I wish I could be writing this from the perspective of being a newly elected member of the Hayward City Council.
There was hope that the city council would move in a much more progressive direction if just one of the three Bernie Sanders-endorsed candidates in the race—which included myself, the only candidate running openly as a Democratic Socialist—was elected.
Unfortunately, that wasn’t the case and while it was a blow to my ego, it is a more significant blow to the working people of Hayward. At the most recent post-election city council meeting, out-going councilmember Al Mendall stated, “There were other candidates that ran on other platforms and more radical change that we’re not successful.” He continued to praise what he saw as a mandate by voters in support of the incumbents stating, “I think it is important for us to recognize that this vote is a clear endorsement of the steady progress that this city council and the city staff have been making in recent years.”
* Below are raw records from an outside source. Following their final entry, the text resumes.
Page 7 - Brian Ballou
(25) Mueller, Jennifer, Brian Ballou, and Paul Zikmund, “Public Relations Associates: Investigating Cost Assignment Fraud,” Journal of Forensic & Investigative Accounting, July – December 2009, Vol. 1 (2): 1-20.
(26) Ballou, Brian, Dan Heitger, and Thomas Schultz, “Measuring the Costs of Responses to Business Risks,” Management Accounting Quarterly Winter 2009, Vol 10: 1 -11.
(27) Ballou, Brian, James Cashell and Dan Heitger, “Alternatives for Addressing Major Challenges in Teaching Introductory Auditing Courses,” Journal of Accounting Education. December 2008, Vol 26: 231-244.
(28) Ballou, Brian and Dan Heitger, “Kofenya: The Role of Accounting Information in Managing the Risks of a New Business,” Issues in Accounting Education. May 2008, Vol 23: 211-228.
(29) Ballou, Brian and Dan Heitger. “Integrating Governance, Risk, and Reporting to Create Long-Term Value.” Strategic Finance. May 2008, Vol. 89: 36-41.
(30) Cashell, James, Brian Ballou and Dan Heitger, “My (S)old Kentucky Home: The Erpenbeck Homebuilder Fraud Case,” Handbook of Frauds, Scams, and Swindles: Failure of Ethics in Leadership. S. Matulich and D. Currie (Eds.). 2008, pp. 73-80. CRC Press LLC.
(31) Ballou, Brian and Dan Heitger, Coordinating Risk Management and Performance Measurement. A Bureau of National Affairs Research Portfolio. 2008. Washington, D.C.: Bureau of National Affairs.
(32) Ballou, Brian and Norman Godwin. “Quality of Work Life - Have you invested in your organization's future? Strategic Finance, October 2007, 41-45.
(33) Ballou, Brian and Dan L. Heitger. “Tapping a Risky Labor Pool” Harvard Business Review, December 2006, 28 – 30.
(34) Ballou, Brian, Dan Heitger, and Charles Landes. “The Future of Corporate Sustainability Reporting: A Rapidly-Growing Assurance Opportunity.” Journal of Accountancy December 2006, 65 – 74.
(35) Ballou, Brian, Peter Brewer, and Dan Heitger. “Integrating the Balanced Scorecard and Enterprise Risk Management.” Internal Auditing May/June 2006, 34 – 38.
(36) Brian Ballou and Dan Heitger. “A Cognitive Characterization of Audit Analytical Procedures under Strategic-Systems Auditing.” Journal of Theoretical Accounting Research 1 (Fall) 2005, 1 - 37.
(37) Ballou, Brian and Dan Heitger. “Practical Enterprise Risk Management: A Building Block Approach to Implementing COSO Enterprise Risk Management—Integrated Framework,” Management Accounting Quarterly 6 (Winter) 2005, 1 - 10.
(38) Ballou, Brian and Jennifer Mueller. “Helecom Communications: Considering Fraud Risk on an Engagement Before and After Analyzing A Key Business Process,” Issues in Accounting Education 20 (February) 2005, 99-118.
The council went on to vote against an amendment to a rent stabilization ordinance that would have dropped the annual rent increase from 5 percent to CPI (a rate that would take into account inflation or the general rise and fall of the purchasing power of your dollar), bringing to our most vulnerable residents, at the very least, a sense of comfort and increased stability during this COVID-19 pandemic.
This is the steady progress that is promised by council, which is to basically say keep voting for us and we will make any change that will benefit you nearly impossible to pass without a prolonged, drawn out battle. The most interesting aspect of that night’s vote was that lead vote getter, Elisa Marquez, voted against the measure breaking away from the two other reelected incumbents.
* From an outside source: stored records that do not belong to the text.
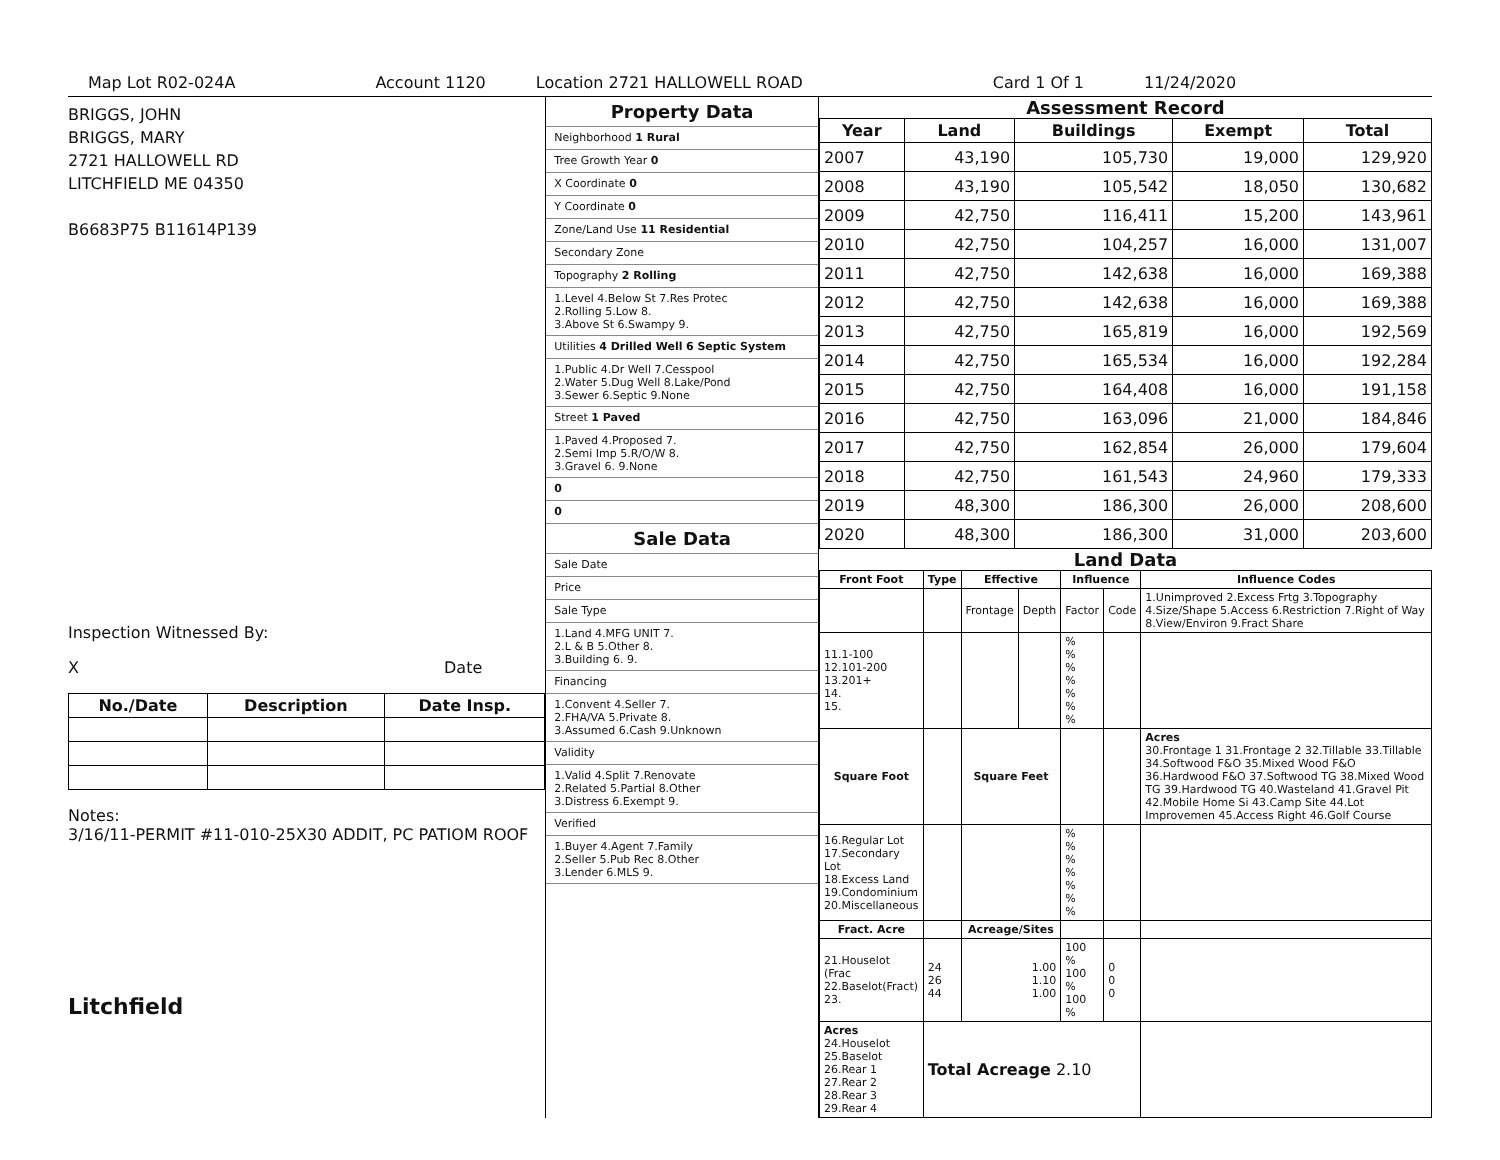Map Lot R02-024A Account 1120 Location 2721 HALLOWELL ROAD Card 1 Of 1 11/24/2020
BRIGGS, JOHN
BRIGGS, MARY
2721 HALLOWELL RD
LITCHFIELD ME 04350
B6683P75 B11614P139
Inspection Witnessed By:
X Date
| No./Date | Description | Date Insp. |
| --- | --- | --- |
Notes:
3/16/11-PERMIT #11-010-25X30 ADDIT, PC PATIOM ROOF
Litchfield
Property Data
Neighborhood 1 Rural
Tree Growth Year 0
X Coordinate 0
Y Coordinate 0
Zone/Land Use 11 Residential
Secondary Zone
Topography 2 Rolling
1.Level 4.Below St 7.Res Protec
2.Rolling 5.Low 8.
3.Above St 6.Swampy 9.
Utilities 4 Drilled Well 6 Septic System
1.Public 4.Dr Well 7.Cesspool
2.Water 5.Dug Well 8.Lake/Pond
3.Sewer 6.Septic 9.None
Street 1 Paved
1.Paved 4.Proposed 7.
2.Semi Imp 5.R/O/W 8.
3.Gravel 6. 9.None
0
0
Sale Data
Sale Date
Price
Sale Type
1.Land 4.MFG UNIT 7.
2.L & B 5.Other 8.
3.Building 6. 9.
Financing
1.Convent 4.Seller 7.
2.FHA/VA 5.Private 8.
3.Assumed 6.Cash 9.Unknown
Validity
1.Valid 4.Split 7.Renovate
2.Related 5.Partial 8.Other
3.Distress 6.Exempt 9.
Verified
1.Buyer 4.Agent 7.Family
2.Seller 5.Pub Rec 8.Other
3.Lender 6.MLS 9.
Assessment Record
| Year | Land | Buildings | Exempt | Total |
| --- | --- | --- | --- | --- |
| 2007 | 43,190 | 105,730 | 19,000 | 129,920 |
| 2008 | 43,190 | 105,542 | 18,050 | 130,682 |
| 2009 | 42,750 | 116,411 | 15,200 | 143,961 |
| 2010 | 42,750 | 104,257 | 16,000 | 131,007 |
| 2011 | 42,750 | 142,638 | 16,000 | 169,388 |
| 2012 | 42,750 | 142,638 | 16,000 | 169,388 |
| 2013 | 42,750 | 165,819 | 16,000 | 192,569 |
| 2014 | 42,750 | 165,534 | 16,000 | 192,284 |
| 2015 | 42,750 | 164,408 | 16,000 | 191,158 |
| 2016 | 42,750 | 163,096 | 21,000 | 184,846 |
| 2017 | 42,750 | 162,854 | 26,000 | 179,604 |
| 2018 | 42,750 | 161,543 | 24,960 | 179,333 |
| 2019 | 48,300 | 186,300 | 26,000 | 208,600 |
| 2020 | 48,300 | 186,300 | 31,000 | 203,600 |
Land Data
| Front Foot | Type | Effective | | Influence | | Influence Codes |
| --- | --- | --- | --- | --- | --- | --- |
| | | Frontage | Depth | Factor | Code | 1.Unimproved 2.Excess Frtg 3.Topography 4.Size/Shape 5.Access 6.Restriction 7.Right of Way 8.View/Environ 9.Fract Share |
| 11.1-100 12.101-200 13.201+ 14. 15. | | | | % % % % % % % | | |
| Square Foot | | Square Feet | | | | Acres 30.Frontage 1 31.Frontage 2 32.Tillable 33.Tillable 34.Softwood F&O 35.Mixed Wood F&O 36.Hardwood F&O 37.Softwood TG 38.Mixed Wood TG 39.Hardwood TG 40.Wasteland 41.Gravel Pit 42.Mobile Home Si 43.Camp Site 44.Lot Improvemen 45.Access Right 46.Golf Course |
| 16.Regular Lot 17.Secondary Lot 18.Excess Land 19.Condominium 20.Miscellaneous | | | | % % % % % % % | | |
| Fract. Acre | | Acreage/Sites | | | | |
| 21.Houselot (Frac 22.Baselot(Fract) 23. | 24 26 44 | 1.00 1.10 1.00 | | 100 % 100 % 100 % | 0 0 0 | |
| Acres 24.Houselot 25.Baselot 26.Rear 1 27.Rear 2 28.Rear 3 29.Rear 4 | Total Acreage 2.10 | | | | | |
Someone on a local Hayward Facebook forum posted the important point of whether she would have gained a majority of votes if people knew that she would take this particular vote against stronger rent control. The establishment block ran in opposition to us progressives, only to negate each other’s votes when they got back on council. One would think that if you ran as a block, you must share some values or principles especially on a crucial issue such as housing affordability, but I guess that isn’t the case.
We knew that this would be the case if we lost. Back to the business as usual. Yet, there are a couple of things we should keep in mind from this loss. The first is that we gained nearly 25 percent of the total vote. While the incumbent block did gain 50 percent of all votes, it does not give the incumbents a mandate to govern as they see fit, as Councilmember Mendall believes.
I’m no one to lecture on numbers, ask any of my stats professors, but if I understand percentages correctly, that also means that 50 percent of all voters voted for someone who are not the incumbents. At the very least, we can safely say that 50 percent of voters were interested in moving Hayward in a different direction and that’s without considering that half of the population isn’t even registered to vote (a discussion for another day).
The second point, which is a much more abstract one (and at the risk of coming off as a sore loser), was this the best way to conduct an election that gave us the most representative results? 13 candidates running for 4 seats? This presents a huge challenge for any voter trying to assess who would best serve their interests and the interests of community at-large. Unlike most cities in the Bay Area of the same size, Hayward has no districts. It also does not use a Rank-Choice Voting, albeit a more complicated but fairer system where you can rank your choices in order of preference like San Francisco or Oakland.
A return of the incumbents isn’t all bad though. Clearly, there is an energized and mobilized base of young progressives ready to bring the battle to council. I am a member of the newly founded Hayward Community Coalition, which has mobilized around the calls for #BlackLivesMatter and defund the police.
2022 will be here before you know it and there may be progressives waiting to challenge the incumbents having learned the crucial lessons of this past election. As for my own political ambitions, they’re on pause for now. My friends and family tell me this is just the beginning and they may be right, but we will just have to wait and see.